As Ian has pointed out above, I have to think that it's an absolute given that brand designers are highly incentivized to keep the crank turning, especially in a seasonal sport like windsurfing. There's a lot of competition out there, and a company's primary strategic goals must include standing out in the crowd, attracting paying customers and ultimately increasing market share. One can expect that yearly changes will run the spectrum from evolving concept designs, construction improvements/enhancements and presentation graphics.

But, is change always indicative of an ever increasing series of better products? Of course, a very arguable point. Yet, assuming that a customer buys a product that's outstanding in every way, how long does the satisfaction and interest last? In my opinion, I think that its crucial that a customer be happy and proud of their chosen product, even after newer more fashionable products are released over the years. Still, I often wonder if this is true for the majority of folks out there, particularly in such a fast paced environment the places newness above more practical concerns.

25th May 2007 01:01 AM
RE: 2008 isonic's

I think Starboard is not changing unless it, in some given perspective, is necessary. Every year there are a boards that are not changed simply because no protos tested significantly better than current models.

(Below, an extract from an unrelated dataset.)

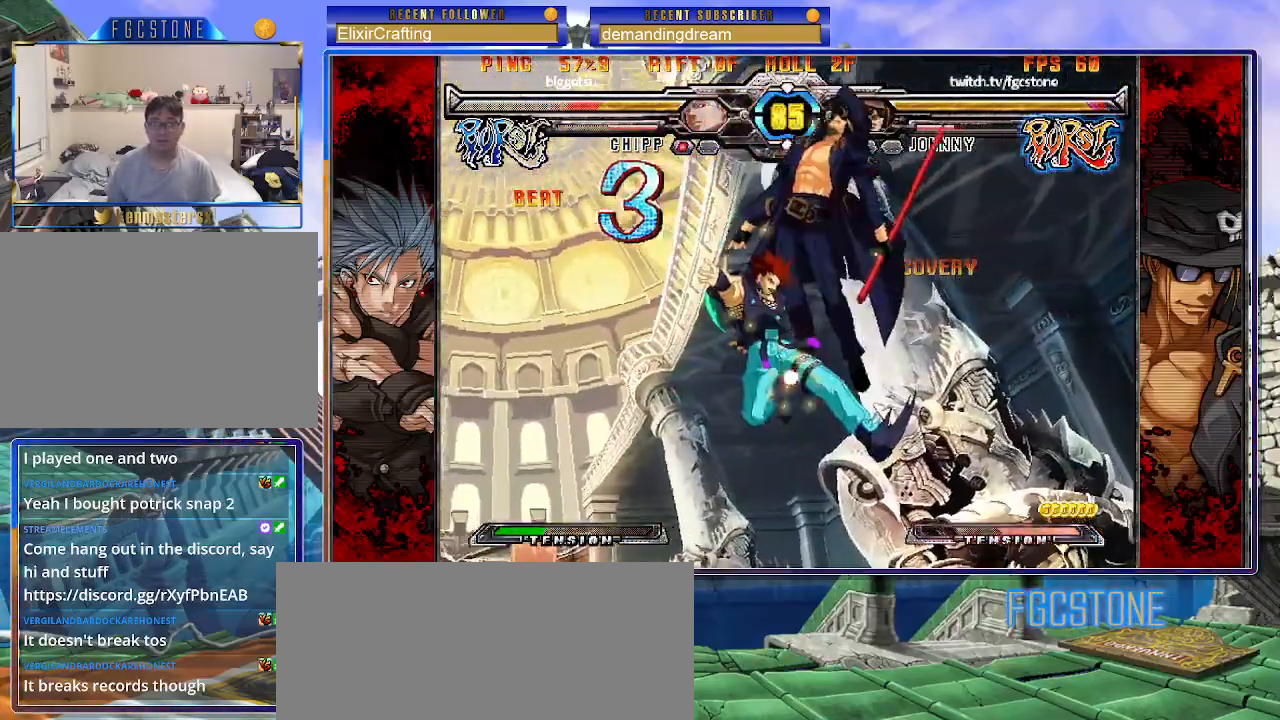
{"buttons": [], "left_stick": "center", "events": []}
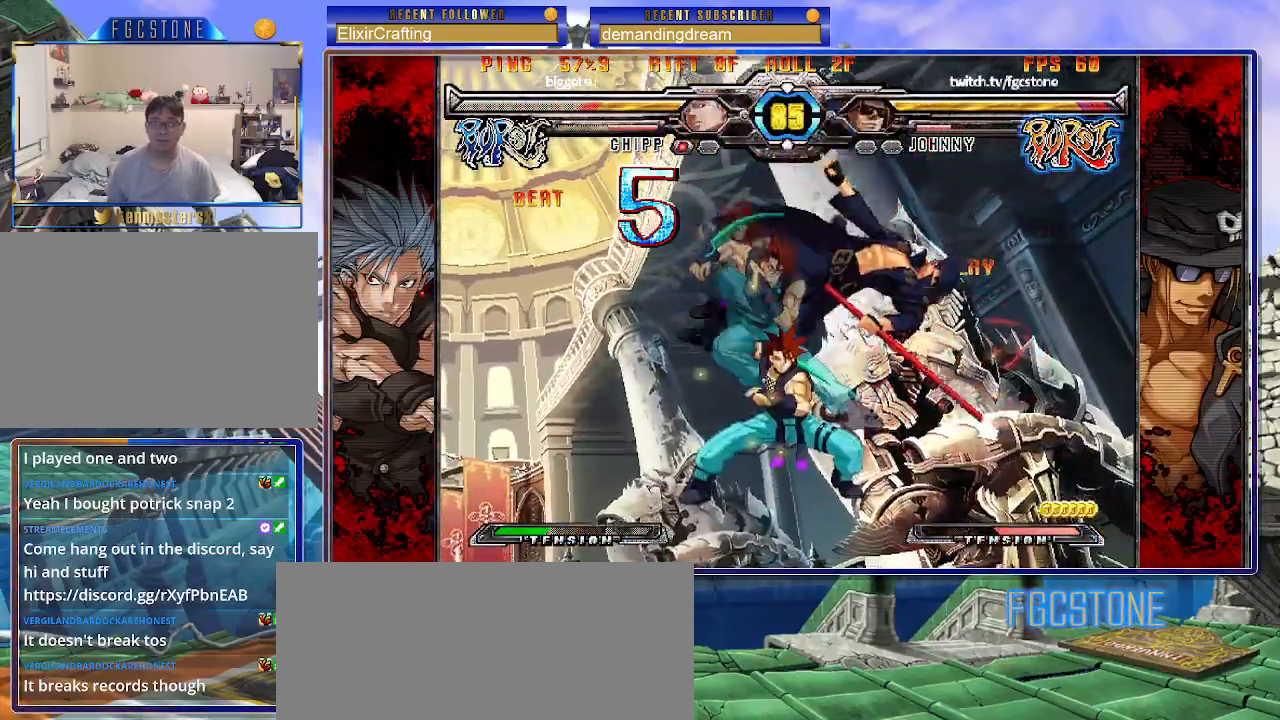
{"buttons": ["S"], "left_stick": "center", "events": [[100, "P", "down"], [200, "P", "up"], [233, "K", "down"], [233, "P", "down"], [317, "S", "down"], [333, "K", "up"], [333, "P", "up"], [400, "K", "down"], [400, "P", "down"], [400, "S", "up"], [483, "P", "up"], [483, "S", "down"], [500, "K", "up"]]}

But it is still a fact that for slalom and racing, the margins are smaller. In the PWA slalom 42 format the racers have to use standard equipment and for these sailors, winning is everything. I would rather say its a challange to design the stuff to have world cup winning speed and still be easy for the general public to use. Both S-types and iSonics are proven success stories when it comes to this.
24th May 2007 11:58 PM
RE: 2008 isonic's


sorry I forgot to mention. 100% of F1 cars are purpose built for racing in the hands of F1 drivers and absolutely none of them is going to be used by the general public. While almost 100% of production boards are used by the general public, few of them by racers and very very few by top notch racers that can be compared to the equivalent of F1 drivers.
New models are OK, but please don't ask me to believe that changing everything every year is necessary. I guess that if yourself were asked to choose between an '06 PA 80 and a '07 PA80...
24th May 2007 06:35 PM
RE: 2008 isonic's

If there were changes they would be on ISAF if going by last few years.
24th May 2007 06:33 PM
RE: 2008 isonic's

Hi Ian,

of course, it was a boutade... I will wait and check everything. I am rather satisfied with Starboard boards right now. CA are interesting nevertheless, and their lineup changed just now since when I bought my Sonic in February 2006, which is something I appreciate.
As for the new model frenzy, I understand you hold your point, but I still do not agree. F1 racing cars are really leading edge tech, every new advancements are immediately used there, just think about the effects of advanced metallurgy on the combustion chambers temperatures, or new electronics on motor and body management. Nothing like that in windsurfing: aerodynamics, hydrodynamics and plastic composites are the same since years or decades. There is some change coming from the customers' ability or will to purchase more expensive stuff, that led us from PE and ASA to carbon sandwich; but by sure no need for yearly change because of any breakthrough innovation or even incremental advancement in science or technology.
Materials manufacturers would like us to believe this all is necessary; but at least some of us would prefer slower obsolescence, even if the trade off was some slight barely sensible performance enhancement. I regard almost every "advancement" as an amendment of previous models in reality.